For the third time you added incitement to make "hate speech" illegal. These are two distinctive matters.

I'm going to break it down to you Barney style.

Group A hates Group B and vice-versa.

Group A is protesting the actions of Group B calling them bad words—not incitement.

Group B attacks Group A because they got their feelings hurt. By their own volition, they chose to attack based on naughty words alone. That is assault. Group B is carted off and Group A can continue to spew their "hate", unless it becomes a matter of public safety, and then the crowd is dispersed. But at no time did Group A do anything illegal as they were just exercising their 1st Ammendment rights.

Group A never once said, "Let's stand together and run Bad Word Group B out of here! Give them a beating on the way out too!" Because that is incitement, and incitement is illegal, whether used with hate speech or not. Combining incitement with hate speech can be an additional crime when everything is sorted though.

Jumping from that kindergarten lesson, it's quite entertaining to see a protected class try to make "cisgender White male" a slur, and use it to counter protest, because by their own definition, it's hate speech. If you break it down: cis (gender identity) White (race) male (sexual identity).

While I hate nobody, making that perfectly clear, it's going to be fun to watch this ensue when hate speech laws are finally on the books because they didn't think that far ahead to realize that, they too, are the hateful ones, and might get wrapped up in inciting violence against another protected class, or carted off for their own hate speech. That is, unless you exclude a specific group from the law, but that'd only take things to the Supreme Court.
 
For the third time you added incitement to make "hate speech" illegal. These are two distinctive matters.

I'm going to break it down to you Barney style.

Group A hates Group B and vice-versa.

Group A is protesting the actions of Group B calling them bad words—not incitement.

Group B attacks Group A because they got their feelings hurt. By their own volition, they chose to attack based on naughty words alone. That is assault. Group B is carted off and Group A can continue to spew their "hate", unless it becomes a matter of public safety, and then the crowd is dispersed. But at no time did Group A do anything illegal as they were just exercising their 1st Ammendment rights.

Group A never once said, "Let's stand together and run Bad Word Group B out of here! Give them a beating on the way out too!" Because that is incitement, and incitement is illegal, whether used with hate speech or not. Combining incitement with hate speech can be an additional crime when everything is sorted though.

Jumping from that kindergarten lesson, it's quite entertaining to see a protected class try to make "cisgender White male" a slur, and use it to counter protest, because by their own definition, it's hate speech.
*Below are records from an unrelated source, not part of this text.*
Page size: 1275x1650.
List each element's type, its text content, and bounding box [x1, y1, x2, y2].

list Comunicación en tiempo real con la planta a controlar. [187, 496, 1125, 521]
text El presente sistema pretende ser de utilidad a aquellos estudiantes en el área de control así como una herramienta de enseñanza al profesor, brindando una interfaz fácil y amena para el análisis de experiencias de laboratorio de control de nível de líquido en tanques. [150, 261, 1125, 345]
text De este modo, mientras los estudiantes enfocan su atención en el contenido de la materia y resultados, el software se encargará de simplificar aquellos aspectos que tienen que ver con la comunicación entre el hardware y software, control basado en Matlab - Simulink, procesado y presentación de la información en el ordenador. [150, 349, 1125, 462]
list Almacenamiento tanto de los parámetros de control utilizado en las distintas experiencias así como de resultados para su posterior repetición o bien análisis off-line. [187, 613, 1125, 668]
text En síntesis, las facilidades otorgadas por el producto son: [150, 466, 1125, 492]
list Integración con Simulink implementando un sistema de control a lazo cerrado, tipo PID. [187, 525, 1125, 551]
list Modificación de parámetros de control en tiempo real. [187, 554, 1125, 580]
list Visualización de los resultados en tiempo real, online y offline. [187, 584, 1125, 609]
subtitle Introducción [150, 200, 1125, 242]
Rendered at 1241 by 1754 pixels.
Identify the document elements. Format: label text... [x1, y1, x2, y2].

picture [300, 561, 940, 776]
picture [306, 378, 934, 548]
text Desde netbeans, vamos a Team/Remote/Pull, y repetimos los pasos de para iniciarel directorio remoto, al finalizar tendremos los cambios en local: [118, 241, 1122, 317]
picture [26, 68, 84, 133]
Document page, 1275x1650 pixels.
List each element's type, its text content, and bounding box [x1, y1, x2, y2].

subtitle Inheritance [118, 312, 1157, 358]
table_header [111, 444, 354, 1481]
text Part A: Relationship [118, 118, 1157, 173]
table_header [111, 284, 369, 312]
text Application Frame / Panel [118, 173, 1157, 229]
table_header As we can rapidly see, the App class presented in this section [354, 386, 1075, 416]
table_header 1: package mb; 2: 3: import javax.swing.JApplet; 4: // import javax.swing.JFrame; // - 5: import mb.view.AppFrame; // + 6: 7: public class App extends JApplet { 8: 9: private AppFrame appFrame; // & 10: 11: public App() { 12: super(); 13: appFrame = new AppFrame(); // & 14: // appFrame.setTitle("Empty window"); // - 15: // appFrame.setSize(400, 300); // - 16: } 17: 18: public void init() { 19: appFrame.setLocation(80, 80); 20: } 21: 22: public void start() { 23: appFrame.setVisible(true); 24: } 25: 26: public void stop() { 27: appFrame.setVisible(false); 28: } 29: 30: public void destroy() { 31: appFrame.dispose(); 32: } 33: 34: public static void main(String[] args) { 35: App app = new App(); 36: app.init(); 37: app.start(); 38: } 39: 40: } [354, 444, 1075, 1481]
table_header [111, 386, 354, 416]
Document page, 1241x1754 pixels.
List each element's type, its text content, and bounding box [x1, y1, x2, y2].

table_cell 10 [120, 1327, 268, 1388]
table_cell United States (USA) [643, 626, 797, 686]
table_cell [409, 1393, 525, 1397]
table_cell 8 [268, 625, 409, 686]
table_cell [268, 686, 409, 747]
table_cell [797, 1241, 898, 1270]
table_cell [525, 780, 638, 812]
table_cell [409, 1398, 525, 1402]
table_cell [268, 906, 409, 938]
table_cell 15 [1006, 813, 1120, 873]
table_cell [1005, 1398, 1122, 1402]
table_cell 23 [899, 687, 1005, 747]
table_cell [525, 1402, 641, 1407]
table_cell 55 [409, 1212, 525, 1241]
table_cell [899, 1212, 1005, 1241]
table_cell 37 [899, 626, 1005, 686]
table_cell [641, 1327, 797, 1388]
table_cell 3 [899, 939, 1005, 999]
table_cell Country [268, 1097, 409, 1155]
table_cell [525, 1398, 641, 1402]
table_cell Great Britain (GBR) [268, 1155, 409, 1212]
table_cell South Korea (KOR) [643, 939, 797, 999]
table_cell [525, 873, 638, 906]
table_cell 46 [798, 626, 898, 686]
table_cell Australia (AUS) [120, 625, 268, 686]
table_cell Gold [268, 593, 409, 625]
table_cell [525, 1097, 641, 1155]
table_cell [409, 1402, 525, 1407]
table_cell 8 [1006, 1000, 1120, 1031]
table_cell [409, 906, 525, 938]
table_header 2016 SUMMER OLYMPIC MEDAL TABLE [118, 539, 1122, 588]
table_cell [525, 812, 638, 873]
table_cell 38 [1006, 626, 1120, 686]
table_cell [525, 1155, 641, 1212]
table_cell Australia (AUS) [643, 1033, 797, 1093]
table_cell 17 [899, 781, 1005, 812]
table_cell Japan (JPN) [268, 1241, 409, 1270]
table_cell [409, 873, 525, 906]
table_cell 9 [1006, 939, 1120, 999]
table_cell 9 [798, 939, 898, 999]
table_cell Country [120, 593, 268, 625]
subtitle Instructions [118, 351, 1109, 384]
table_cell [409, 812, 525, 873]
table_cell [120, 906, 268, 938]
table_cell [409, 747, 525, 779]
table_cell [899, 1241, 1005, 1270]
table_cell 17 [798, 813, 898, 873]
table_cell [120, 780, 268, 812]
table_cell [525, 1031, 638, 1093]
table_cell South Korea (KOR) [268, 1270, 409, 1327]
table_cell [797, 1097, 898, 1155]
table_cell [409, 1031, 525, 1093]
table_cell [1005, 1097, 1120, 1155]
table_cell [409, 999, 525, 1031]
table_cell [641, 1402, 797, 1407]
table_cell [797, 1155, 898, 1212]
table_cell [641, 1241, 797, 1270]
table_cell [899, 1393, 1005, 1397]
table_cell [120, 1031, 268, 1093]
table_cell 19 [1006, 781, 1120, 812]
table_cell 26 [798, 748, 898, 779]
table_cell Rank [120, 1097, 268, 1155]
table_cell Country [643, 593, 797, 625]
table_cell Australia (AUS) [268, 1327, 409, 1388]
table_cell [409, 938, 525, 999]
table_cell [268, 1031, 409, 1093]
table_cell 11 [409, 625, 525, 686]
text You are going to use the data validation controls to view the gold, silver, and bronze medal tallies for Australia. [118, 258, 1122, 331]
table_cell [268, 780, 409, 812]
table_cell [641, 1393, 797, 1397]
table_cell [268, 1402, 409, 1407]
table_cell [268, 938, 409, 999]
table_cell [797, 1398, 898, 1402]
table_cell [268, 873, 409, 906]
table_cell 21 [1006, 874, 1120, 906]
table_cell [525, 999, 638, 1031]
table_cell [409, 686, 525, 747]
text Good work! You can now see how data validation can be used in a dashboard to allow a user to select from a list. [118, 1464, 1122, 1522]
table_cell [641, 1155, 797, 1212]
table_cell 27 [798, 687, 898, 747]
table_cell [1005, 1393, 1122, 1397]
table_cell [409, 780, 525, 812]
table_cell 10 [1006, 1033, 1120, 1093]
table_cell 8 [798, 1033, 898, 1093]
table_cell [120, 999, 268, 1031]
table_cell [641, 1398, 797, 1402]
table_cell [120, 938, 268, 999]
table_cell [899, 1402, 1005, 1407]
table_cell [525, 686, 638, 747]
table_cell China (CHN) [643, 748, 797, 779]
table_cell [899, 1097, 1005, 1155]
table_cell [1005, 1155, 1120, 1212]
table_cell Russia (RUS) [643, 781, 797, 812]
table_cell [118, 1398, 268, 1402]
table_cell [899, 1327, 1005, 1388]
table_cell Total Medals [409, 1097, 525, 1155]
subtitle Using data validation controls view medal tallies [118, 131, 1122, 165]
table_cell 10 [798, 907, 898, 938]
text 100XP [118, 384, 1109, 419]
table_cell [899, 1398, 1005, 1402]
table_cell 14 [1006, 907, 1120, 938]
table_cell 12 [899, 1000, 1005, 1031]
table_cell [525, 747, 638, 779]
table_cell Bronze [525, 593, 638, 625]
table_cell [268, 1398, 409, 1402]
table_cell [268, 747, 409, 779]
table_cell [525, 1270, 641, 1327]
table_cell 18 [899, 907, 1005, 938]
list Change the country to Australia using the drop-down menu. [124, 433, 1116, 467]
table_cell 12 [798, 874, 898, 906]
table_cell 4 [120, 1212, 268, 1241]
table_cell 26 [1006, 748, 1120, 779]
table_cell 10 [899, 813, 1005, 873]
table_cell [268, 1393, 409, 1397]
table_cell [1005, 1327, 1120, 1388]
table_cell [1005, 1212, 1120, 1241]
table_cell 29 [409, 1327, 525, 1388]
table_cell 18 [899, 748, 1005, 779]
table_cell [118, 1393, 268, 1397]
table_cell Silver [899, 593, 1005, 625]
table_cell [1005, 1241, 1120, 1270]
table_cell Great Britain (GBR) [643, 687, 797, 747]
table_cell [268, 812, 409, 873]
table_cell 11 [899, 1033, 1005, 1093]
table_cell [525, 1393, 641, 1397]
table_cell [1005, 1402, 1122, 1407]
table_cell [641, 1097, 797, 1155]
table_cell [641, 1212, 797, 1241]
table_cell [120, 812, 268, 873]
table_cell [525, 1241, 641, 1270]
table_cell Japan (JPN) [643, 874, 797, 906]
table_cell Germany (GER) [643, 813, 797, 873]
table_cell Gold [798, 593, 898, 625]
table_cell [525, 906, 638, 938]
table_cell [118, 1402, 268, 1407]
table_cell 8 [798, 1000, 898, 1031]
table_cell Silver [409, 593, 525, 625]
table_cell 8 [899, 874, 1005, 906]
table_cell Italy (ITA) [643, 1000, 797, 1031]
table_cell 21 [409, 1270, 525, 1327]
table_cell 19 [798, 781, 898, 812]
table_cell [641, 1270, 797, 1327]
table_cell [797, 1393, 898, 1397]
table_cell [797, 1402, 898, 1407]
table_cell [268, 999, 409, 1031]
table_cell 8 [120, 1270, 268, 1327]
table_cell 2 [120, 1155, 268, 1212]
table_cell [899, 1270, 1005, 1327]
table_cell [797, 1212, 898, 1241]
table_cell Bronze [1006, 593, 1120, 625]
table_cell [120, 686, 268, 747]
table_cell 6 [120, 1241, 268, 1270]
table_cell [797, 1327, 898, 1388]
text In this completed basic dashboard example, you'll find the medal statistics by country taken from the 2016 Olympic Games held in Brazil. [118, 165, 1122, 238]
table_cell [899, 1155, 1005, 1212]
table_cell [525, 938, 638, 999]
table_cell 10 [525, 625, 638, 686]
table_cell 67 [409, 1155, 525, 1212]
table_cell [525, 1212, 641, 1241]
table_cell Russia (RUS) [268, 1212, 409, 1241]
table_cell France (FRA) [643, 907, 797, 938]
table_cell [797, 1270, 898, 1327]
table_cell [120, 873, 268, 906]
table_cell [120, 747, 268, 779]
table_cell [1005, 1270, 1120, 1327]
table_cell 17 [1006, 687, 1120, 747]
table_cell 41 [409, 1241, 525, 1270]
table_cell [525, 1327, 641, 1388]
If you break it down: cis (gender identity) White (race) male (sexual identity).

While I hate nobody, making that perfectly clear, it's going to be fun to watch this ensue when hate speech laws are finally on the books because they didn't think that far ahead to realize that, they too, are the hateful ones, and might get wrapped up in inciting violence against another protected class, or carted off for their own hate speech. That is, unless you exclude a specific group from the law, but that'd only take things to the Supreme Court.
Hate Speech is anything nasty about a person that you hate.
It is a form of bigotry that you need to know.

I think @Mr Lucky is a lawyer or knows a lot about laws.

As someone who has been taken to court for defamation you do have to be very careful about what you post up as it can get you sued by people that you targeted.